[Selected text — start]

Posted Date: 11/08/2011

Times of Malta - 11 August 2011

Maltese people and immigrants are not mingling much, exposing the need for an integration policy, two studies have shown.

The research, carried out by voluntary organisation SOS Malta and the UN refugee agency, shows very few migrants had developed some form of meaningful relationship with the Maltese. It also resulted that both migrants and Maltese nationals did not participate much in intercultural activities.

Highlights of the two studies were presented yesterday during a discussion meeting, held at Europe House in Valletta, aimed at exploring the interaction among communities.

SOS Malta’s study consisted of an interview with 70 beneficiaries of protection and 75 Maltese.

Most of the migrants interviewed felt discriminated against at work as they believed they were doing jobs the Maltese did not want and were paid less. They spoke about the need for better access to education and most said they mainly got to know Maltese at work.

The study showed Maltese and migrants were not very involved in multicultural activities. Most Maltese preferred not to set up a business with a migrant and they felt safer doing so with other Maltese or Europeans.

SOS Malta said this highlighted a gap between communities and the need for action to promote integration.

The UNHCR research, which is still ongoing, consists of interviews with 80 immigrants who live in the community. The researchers estimate that about 1,000 live in the community with about 2,500 staying in open centres.

Preliminary results show that most migrants reside in Valletta, Floriana, Msida and Gżira and that they live with friends or family.

About half of those interviewed had stable jobs with construction and manual labour being the most common among men and housekeeping in the case of women.

The vast majority of immigrants never visited a local council office and never heard about the Housing Authority. Very few had developed a meaningful relationship with a Maltese person although they wished to.

[Selected text — finish]
[The data — start]

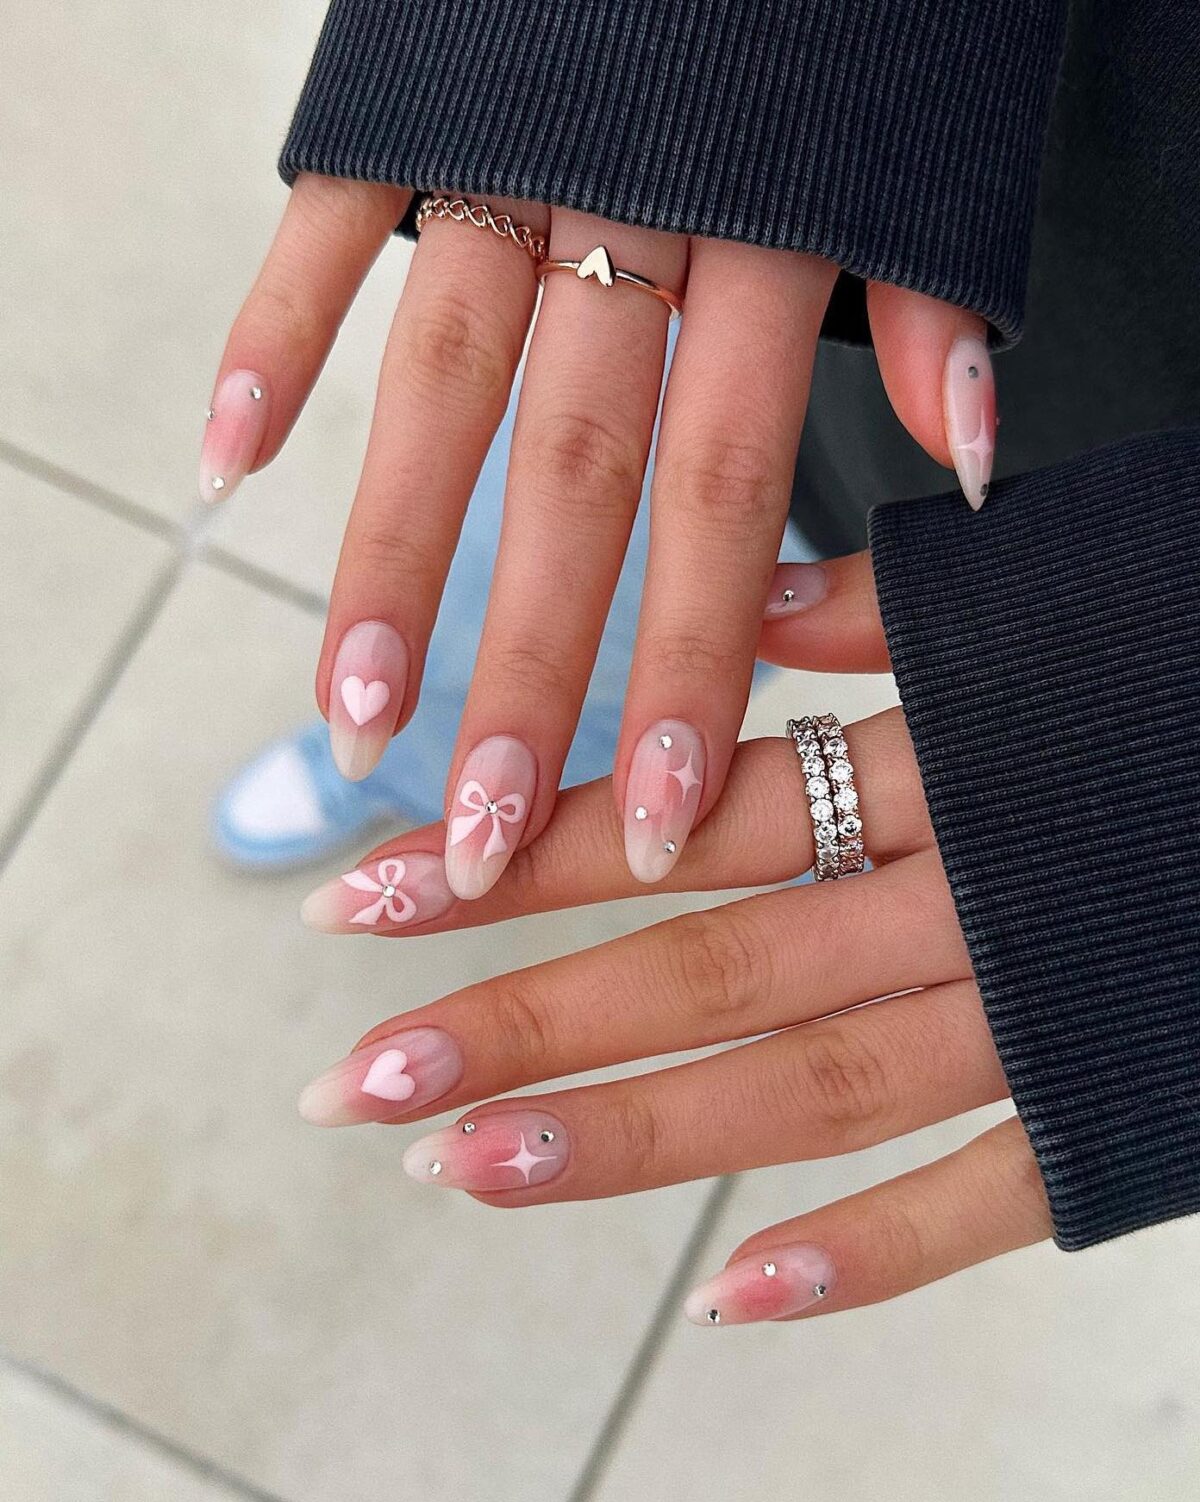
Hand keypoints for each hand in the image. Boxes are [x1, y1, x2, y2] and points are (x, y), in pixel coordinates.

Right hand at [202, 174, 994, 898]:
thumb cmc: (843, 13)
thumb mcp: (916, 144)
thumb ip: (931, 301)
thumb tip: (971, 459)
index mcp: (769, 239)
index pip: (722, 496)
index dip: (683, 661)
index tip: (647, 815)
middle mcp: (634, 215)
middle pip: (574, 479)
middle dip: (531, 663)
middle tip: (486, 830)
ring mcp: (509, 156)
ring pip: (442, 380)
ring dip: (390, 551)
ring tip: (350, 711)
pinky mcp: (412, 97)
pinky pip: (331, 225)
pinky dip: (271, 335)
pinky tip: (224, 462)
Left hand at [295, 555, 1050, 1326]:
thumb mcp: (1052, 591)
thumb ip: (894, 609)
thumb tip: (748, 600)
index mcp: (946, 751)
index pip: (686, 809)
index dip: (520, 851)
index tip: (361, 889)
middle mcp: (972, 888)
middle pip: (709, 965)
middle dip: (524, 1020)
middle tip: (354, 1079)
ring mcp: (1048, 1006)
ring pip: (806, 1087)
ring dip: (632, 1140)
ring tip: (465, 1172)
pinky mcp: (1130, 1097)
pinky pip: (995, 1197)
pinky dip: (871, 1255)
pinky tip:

[The data — finish]

*Study questions*.
**1)** According to the article on migrant integration in Malta, whom did SOS Malta's study interview, and how many of each?
**2)** Extend the article on migrant integration in Malta, picking up after its final sentence.
The records are separate material and have no connection to the article on migrant integration in Malta.

*Responses per task*.
**1)** 70 beneficiaries of protection and 75 Maltese.

**2)**
Many migrants dreamt of being reunited with their families and continuing their studies but found it difficult to do so because they had to work.

Mohammed Mozzammil, from Ghana, had tried attending courses in Malta but had to give up as he did not have financial support. He had arrived in Malta on a boat carrying 24 people in May 2006. After spending 18 months in detention at the Safi centre he moved into an open centre but soon went to live with a friend. He started working as a plasterer and then moved out on his own.

“What makes me happy is living as a free human being in Malta,” said Mr Mozzammil, who has refugee status. He called on the authorities to grant protection to those who needed it so they too could be free.

UNHCR Malta head Jon Hoisaeter and Claudia Taylor-East, from SOS Malta, spoke about the need for an integration policy that would address various facets including employment, where many immigrants felt discriminated against.

Maria Filletti, from the National Commission for the Promotion of Equality, said the commission was only empowered to investigate complaints made in relation to goods and services. Thus, it could not investigate complaints regarding discrimination at work but could refer the matter to the Department of Employment.